The core of distro-import is the solaris.py script, which does the job of transliterating from SVR4-speak into pkgsend(1)-speak. As well as a straight translation, though, a small number of customisations to the existing packages are also made to account for OpenSolaris differences. These are done by dropping the original file contents and picking them up from an ad-hoc SUNWfixes SVR4 package built in the same directory.
Of course, each build has its differences, so they're separated out into sub-directories. As you can see above, to run the import, we make a 99/slim_import target. This basically runs solaris.py for every package listed in the file 99/slim_custer. This list is more or less what makes up the contents of the live CD. Also of interest is the redist_import target, which builds every package available (see http://pkg.opensolaris.org). By the way, watch out for distro-import/README: it's not quite up to date.
Another super useful environment variable is JUST_THESE_PKGS: this will only build and import the packages listed. Very useful if you're tweaking a package and don't want to re-import the whole cluster!
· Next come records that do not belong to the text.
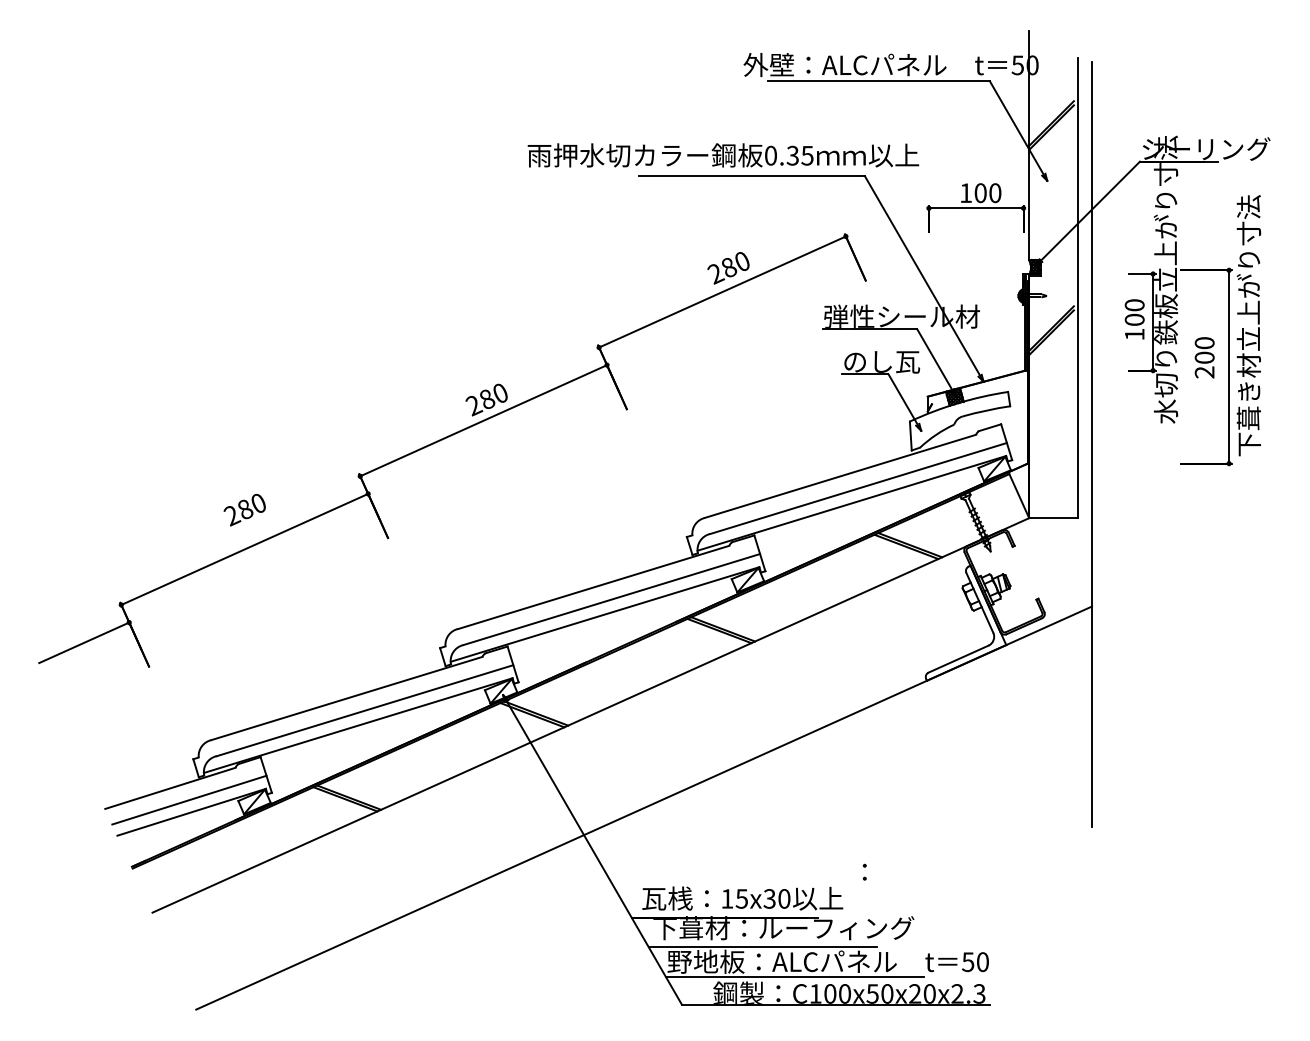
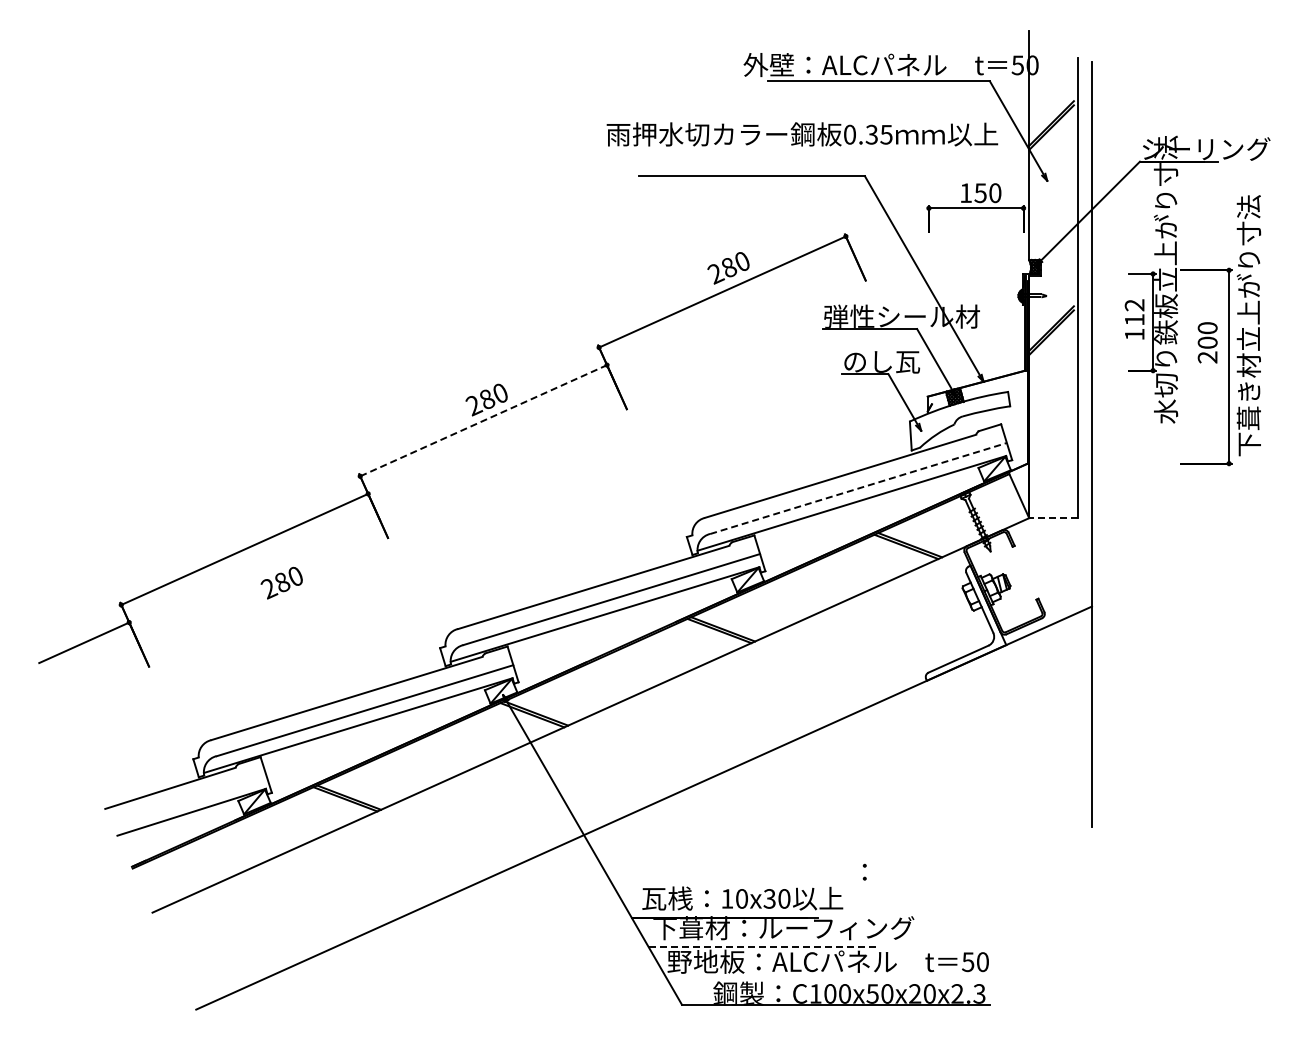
text at (723, 155) position: (723, 155) -> (802, 134)
text at (980, 192): 100 -> 150
text at (1134, 312): 100 -> 112
text at (1204, 357) position: (1204, 357) -> (1207, 342)
line at (484, 420): solid -> dashed
line at (859, 488): solid -> dashed
text at (244, 510) position: (244, 510) -> (281, 583)
line at (1052, 518): solid -> dashed
line at (189, 799): present -> none
text at (741, 898): 15x30 -> 10x30
line at (763, 946): solid -> dashed
line at (794, 976): present -> none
At the end of this build, we now have a populated IPS repository living at http://localhost:10023. If we already have an installed OpenSolaris, we could easily use this to install individual new packages, or do an image update (where ipshost is the remote name of your build machine):
# pkg set-authority -P -O http://ipshost:10023 myipsrepo # pkg install SUNWmynewpackage # or... # pkg image-update
If we want to test installer or live CD changes, though, we'll need to build an ISO. I did this for the first time today, and it's fall-over easy. First you need an OpenSolaris build machine, and type:
# pkg install SUNWdistro-const
Modify slim_cd.xml to point to your repository, as described here. It's not immediately obvious, but you can specify your URL as http://ipshost:10023 if you're not using the standard port, like me. Then:
# distro_const build ./slim_cd.xml
And that's it: you'll have a fully-working OpenSolaris ISO in /export/dc_output/ (I understand it's a different location after build 99, though). I never knew building an install ISO could be so simple!